[ACTIONS TO TAKE]
a) Reproduce the passage from the notebook excerpt on mean unit activations, starting at "ax = looser(axis(), .01, .02)" and ending at "savefig(fileout + '.png')".
b) Extend the notebook excerpt on plotting mean unit activations, picking up immediately after its final line.

[SELECTED EXCERPT]
Plot unit mean activations

Below we show the mean activations for each unit of four networks, plotted in sorted order from highest to lowest. First and most saliently, we see a pattern of widely varying mean activation values across units, with a gap between the most active and least active units of one or two orders of magnitude (depending on the layer). Second, we observe a rough overall correspondence in the spectrum of activations between the networks. However, the correspondence is not perfect: although much of the spectrum matches well, the most active filters converged to solutions of somewhat different magnitudes. For example, the average activation value of the filter on conv2 with the highest average activation varies between 49 to 120 over the four networks; the range for conv1 was 98 to 130.13 This effect is more interesting considering that all filters were learned with constant weight decay, which pushes all individual filter weights and biases (and thus subsequent activations) toward zero with the same force.



In [7]:

    
netidxs = range(4)



In [8]:

    
def plot_means(layer, do_legend = True, light = False, fileout=None):
    figsize(12,6)
    for ii,idx in enumerate(netidxs):
        rr = ii/(len(netidxs)-1+1e-6)
        clr = (1, .8*rr, 0)
        dat = -np.sort(-l_means[layer][idx])
        if light:
            rcParams.update({'font.size': 22})
            plot(dat, '-', color=clr, lw=3)
            plot(0, dat[0], 'o', color=clr, ms=12)
            plot(len(dat), dat[-1], 'o', color=clr, ms=12)
        else:
            rcParams.update({'font.size': 16})
            plot(dat, 'o-', color=clr, lw=2, ms=9)
    axis('tight')
    ax = looser(axis(), .01, .02)
    axis(ax[0:2] + (min(ax[2],0),) + ax[3:4])
    if do_legend:
        legend(('Net1', 'Net2', 'Net3', 'Net4'))
    if not light:
        xlabel('Channel number (sorted)')
        ylabel('Mean activation')
    title(layer)
    if fileout:
        savefig(fileout + '.pdf')
        savefig(fileout + '.png')



In [9]:

    
# Conv1 layer
plot_means('conv1', True, False)



In [10]:

    
# Conv2 layer
plot_means('conv2', True, False)



In [11]:

    
# Conv3 layer
plot_means('conv3', True, False)



In [12]:

    
# Conv4 layer
plot_means('conv4', True, False)



In [13]:

    
# Conv5 layer
plot_means('conv5', True, False)



In [14]:

    
# Fc6 layer
plot_means('fc6', True, False)

[RECORD SET]
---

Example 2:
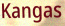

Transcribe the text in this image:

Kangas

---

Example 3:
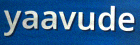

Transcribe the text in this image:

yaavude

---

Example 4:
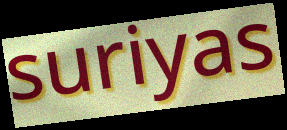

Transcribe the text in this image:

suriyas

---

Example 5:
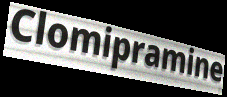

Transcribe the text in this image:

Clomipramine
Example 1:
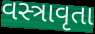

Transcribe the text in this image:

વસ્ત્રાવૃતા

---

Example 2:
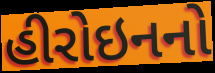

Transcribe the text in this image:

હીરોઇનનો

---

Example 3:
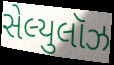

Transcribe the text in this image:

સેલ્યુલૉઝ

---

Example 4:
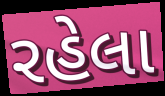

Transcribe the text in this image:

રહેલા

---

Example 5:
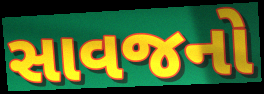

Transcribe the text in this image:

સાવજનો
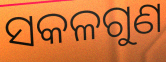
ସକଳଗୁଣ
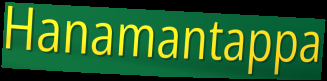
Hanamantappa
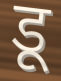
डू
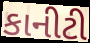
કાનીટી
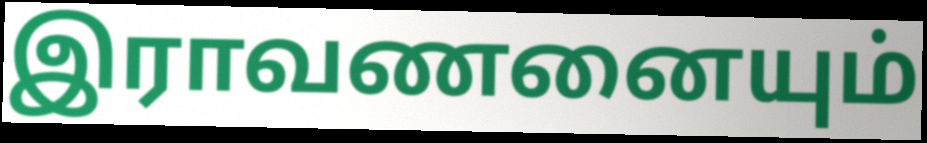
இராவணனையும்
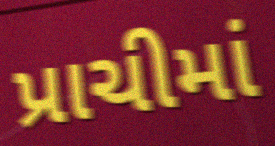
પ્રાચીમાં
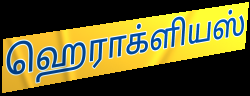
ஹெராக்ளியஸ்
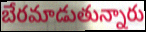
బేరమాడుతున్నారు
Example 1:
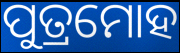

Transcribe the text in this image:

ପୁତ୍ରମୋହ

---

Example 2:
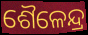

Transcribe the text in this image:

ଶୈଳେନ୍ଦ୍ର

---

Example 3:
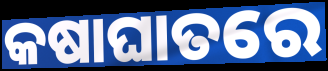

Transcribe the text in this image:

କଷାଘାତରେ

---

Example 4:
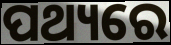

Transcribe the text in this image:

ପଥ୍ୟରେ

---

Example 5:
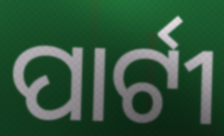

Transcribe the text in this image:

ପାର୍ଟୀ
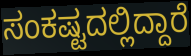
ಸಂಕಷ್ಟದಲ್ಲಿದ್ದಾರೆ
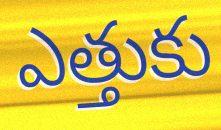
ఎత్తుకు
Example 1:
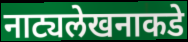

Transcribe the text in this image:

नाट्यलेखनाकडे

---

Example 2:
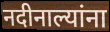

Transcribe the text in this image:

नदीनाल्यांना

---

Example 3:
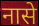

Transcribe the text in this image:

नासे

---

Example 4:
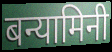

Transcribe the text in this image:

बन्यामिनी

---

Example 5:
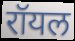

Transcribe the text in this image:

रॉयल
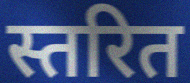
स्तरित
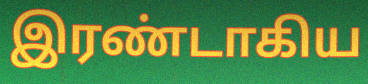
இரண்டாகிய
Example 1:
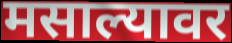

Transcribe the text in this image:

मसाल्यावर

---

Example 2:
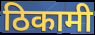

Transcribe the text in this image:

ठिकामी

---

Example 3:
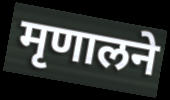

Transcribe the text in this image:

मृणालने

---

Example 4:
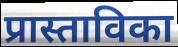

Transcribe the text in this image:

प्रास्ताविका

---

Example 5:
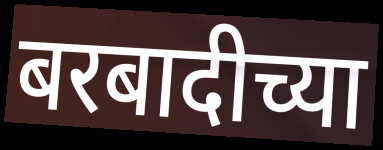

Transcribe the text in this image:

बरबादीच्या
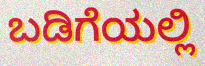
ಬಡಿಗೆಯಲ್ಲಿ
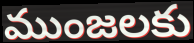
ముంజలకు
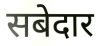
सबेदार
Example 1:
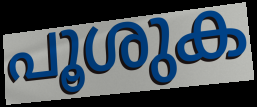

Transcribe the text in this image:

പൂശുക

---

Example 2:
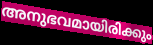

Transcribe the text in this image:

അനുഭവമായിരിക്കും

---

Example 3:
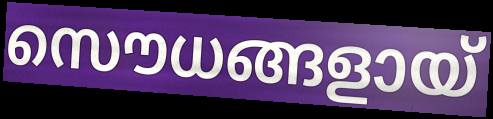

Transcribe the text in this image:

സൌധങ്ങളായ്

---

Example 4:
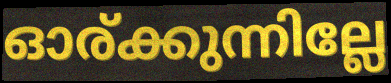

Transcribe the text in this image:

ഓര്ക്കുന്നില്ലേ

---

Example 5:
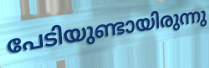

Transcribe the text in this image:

[RESPONSE LIST]
a)
ax = looser(axis(), .01, .02)
    axis(ax[0:2] + (min(ax[2],0),) + ax[3:4])
    if do_legend:
        legend(('Net1', 'Net2', 'Net3', 'Net4'))
    if not light:
        xlabel('Channel number (sorted)')
        ylabel('Mean activation')
    title(layer)
    if fileout:
        savefig(fileout + '.pdf')
        savefig(fileout + '.png')

b)
In [15]:

    
# Fc7 layer
plot_means('fc7', True, False)

Plot correlation matrices



In [16]:

    
net0 = 0
net1 = 1
layer = 'conv1'
means, outers, cors = l_means[layer], l_outers[layer], l_cors[layer]



In [17]:

    
# Plot the within-net correlation matrices of net0 and net1 (conv1 layer). 
# See Fig 1 (a)(b) in http://arxiv.org/pdf/1511.07543v2.pdf
figsize(16,8)
subplot(1,2,1)
showimagesc(cors[net0])
subplot(1,2,2)
showimagesc(cors[net1])



In [18]:

    
# Find max bipartite matching of between-net correlation matrix
match_no_diag = max_match_order(l_xcors["conv1"][0][1])
loop_order, loop_len = follow_loops(match_no_diag)









    



After   0 objects hashed, hash is da39
    After   1 objects hashed, hash is 71f3 (latest <type 'numpy.ndarray'>)
After   2 objects hashed, hash is 71f3 (latest <type 'tuple'>)
After   3 objects hashed, hash is f322 (latest <type 'dict'>)
 -> cache.py: max_match_order: trying to load file /home/yli24/.pycache/f3/f322fb10a9089222.max_match_order.pkl.gz
 -> cache.py: max_match_order: cache hit (0.0004s hash overhead, 0.0018s to load, saved 10.5678s)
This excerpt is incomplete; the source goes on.